Néanmoins, par-delà les influences littéraires, religieuses, politiques qui nous policent/polissent, – l’empire britannique above all – la question qui s’impose et qui traverse ce roman si fouillé, si complexe via à la recension et l’articulation des événements clés d’une telle période, telle une vague de fond qui le fend de part en part, pourrait se formuler ainsi. En quoi, comment et à quel point les hommes sont-ils à la fois les promoteurs de l’Histoire et ses victimes ? Ses héros et ses dupes ? Les amants de Gertrude, que ce soit Henri Gadogan qui tombe dans une rivière gelée ou Dick Doughty-Wylie qui meurt au combat en Grèce, tous deux sont soufflés au combat, sacrifiés à la patrie, à l’amour, entrant dans la ronde des deuils à faire, pour l’héroïne surtout. Dick qui lui aura servi de belles envolées, aura failli. Fayçal, troisième fils de Hussein ibn Ali, chérif de La Mecque, gouverneur du Hedjaz, placé sur le trône en 1921, s’éloignera d’elle puisqu’il a été trompé (cf. les accords Sykes-Picot tenus secrets). Celle qui fut propulsée au sommet devient objet de méfiance, voire de répulsion. Très vite, trop vite, la solitude fondra sur ses épaules, la privée et la publique, la personnelle et la mondaine. Comme si l’œuvre de longue date entamée – elle va fonder le premier musée archéologique à Bagdad en 1922, ouvert au public peu avant sa mort en 1926 – dont les richesses sont les plus importantes du monde – devait s’effacer, laissant place à une intimité douloureuse, un oubli de tous et de tout, les prémices de la mélancolie flaubertienne.

“Il voyagea.
Il connut la mélancolie des paquebots, les froids réveils sous la tente, l’étourdissement des paysages et des ruines, l’amertume des sympathies interrompues.”

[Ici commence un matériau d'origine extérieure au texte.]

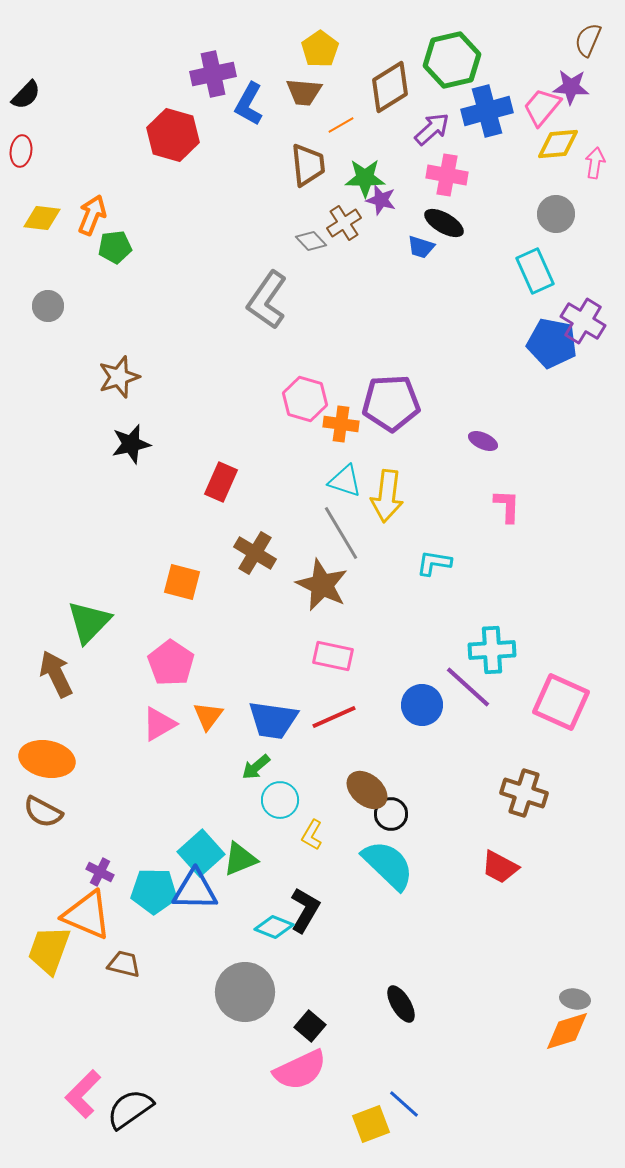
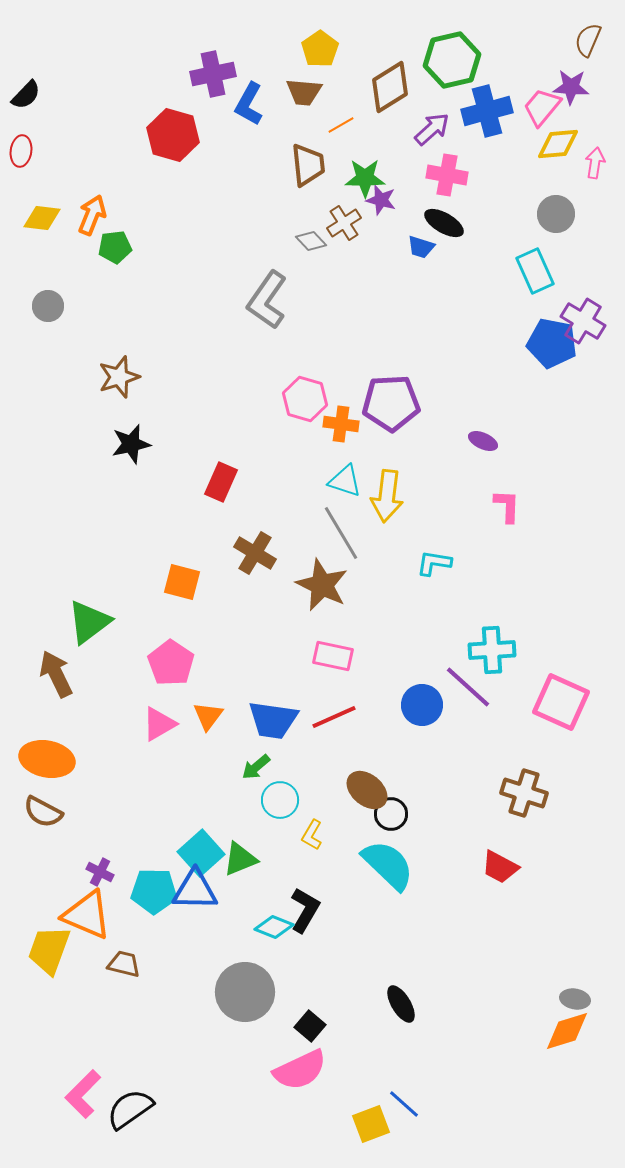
green triangle at (89, 622): rotated 9 degrees clockwise
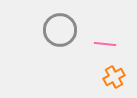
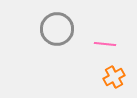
gray circle: moved 3 px left, 1 px up
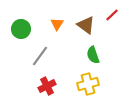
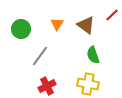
yellow cross: rotated 25 degrees clockwise
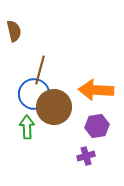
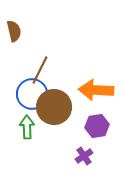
brown line: rotated 12 degrees clockwise
blue circle: moved 2 px left
purple cross: moved 2 px left; rotated 18 degrees counterclockwise
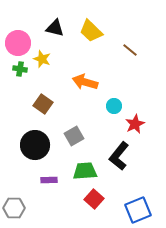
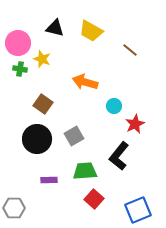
yellow trapezoid: rotated 15 degrees counterclockwise
black circle: moved 2 px right, 6 px up
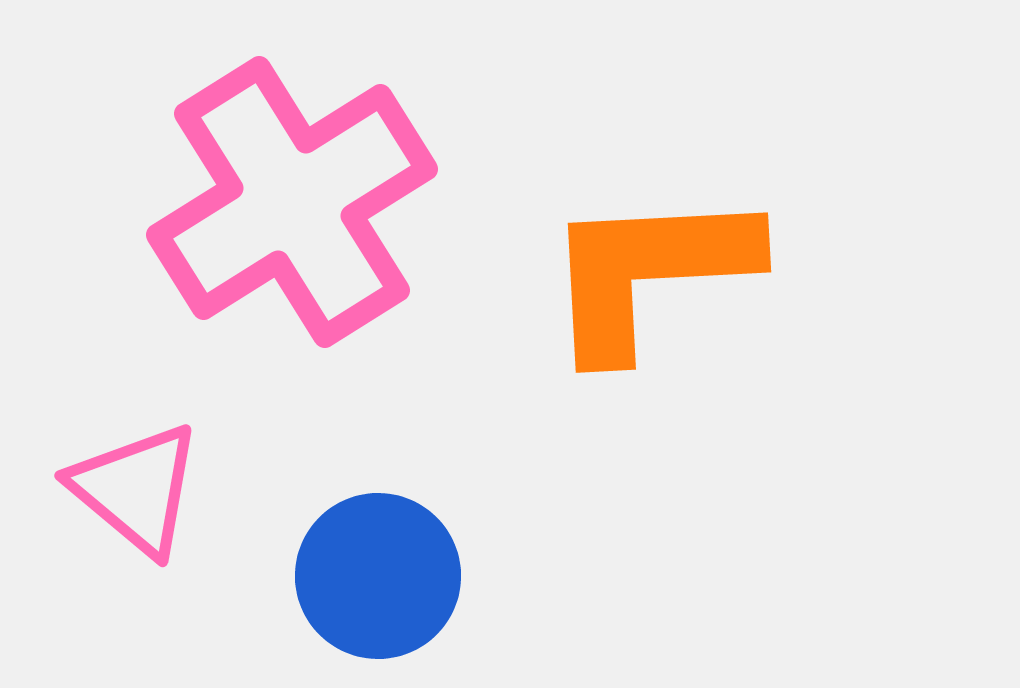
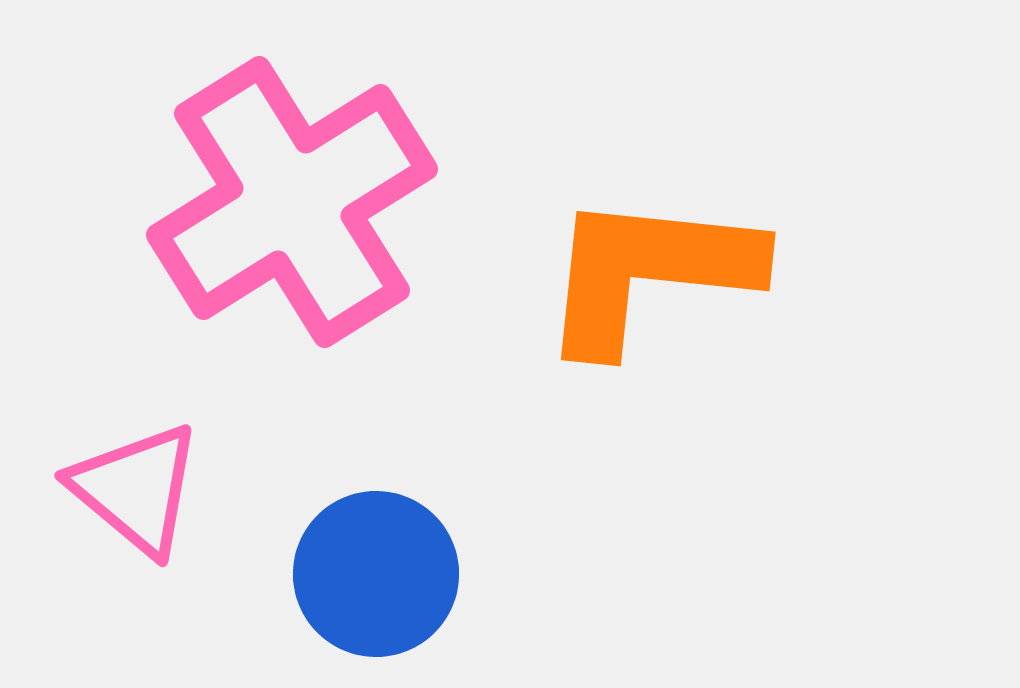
orange L-shape: rotated 9 degrees clockwise
blue circle: moved 2 px left, 2 px up
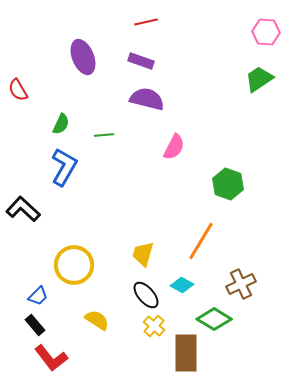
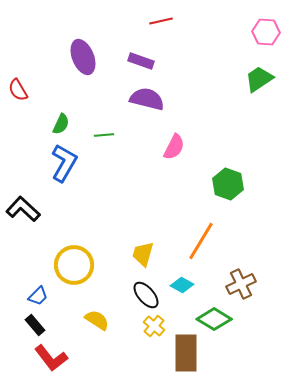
red line: moved 15 px right, 1 px up
blue L-shape: moved 4 px up
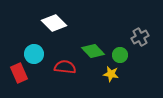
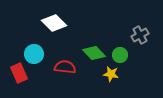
gray cross: moved 2 px up
green diamond: moved 1 px right, 2 px down
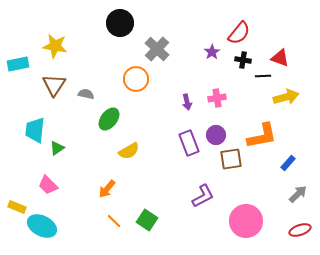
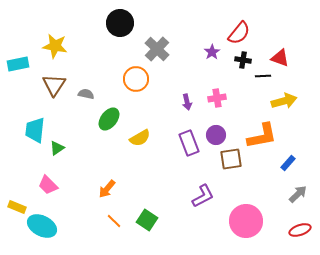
yellow arrow: moved 2 px left, 4 px down
yellow semicircle: moved 11 px right, 13 px up
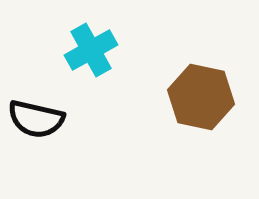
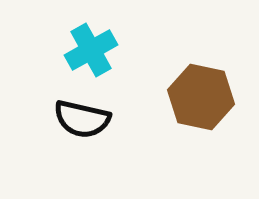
black semicircle: moved 46 px right
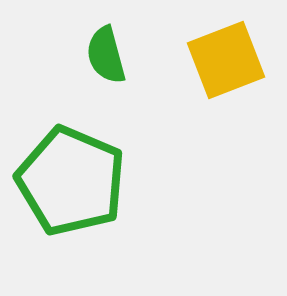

Chap. VI – Troisième partie
L’Éducation sentimentale Gustave Flaubert

Comme si tout lui paraissait dérisoire, inouï, désespérant. Le père – sixième fortune anglaise – sera ruiné, la fille désolée, le temps escamoté. C’est avec un soupçon de malheur que le roman s’évase. Dommage, dommage, on aimerait tant s’enthousiasmer auprès de Gertrude Bell et l’accompagner au mieux.
En tout cas, au travers de Mesopotamia, Olivier Guez a pris soin de nous embarquer dans une navigation pour le moins unique. Un roman exigeant qui impose d’approfondir nos connaissances – historiques notamment.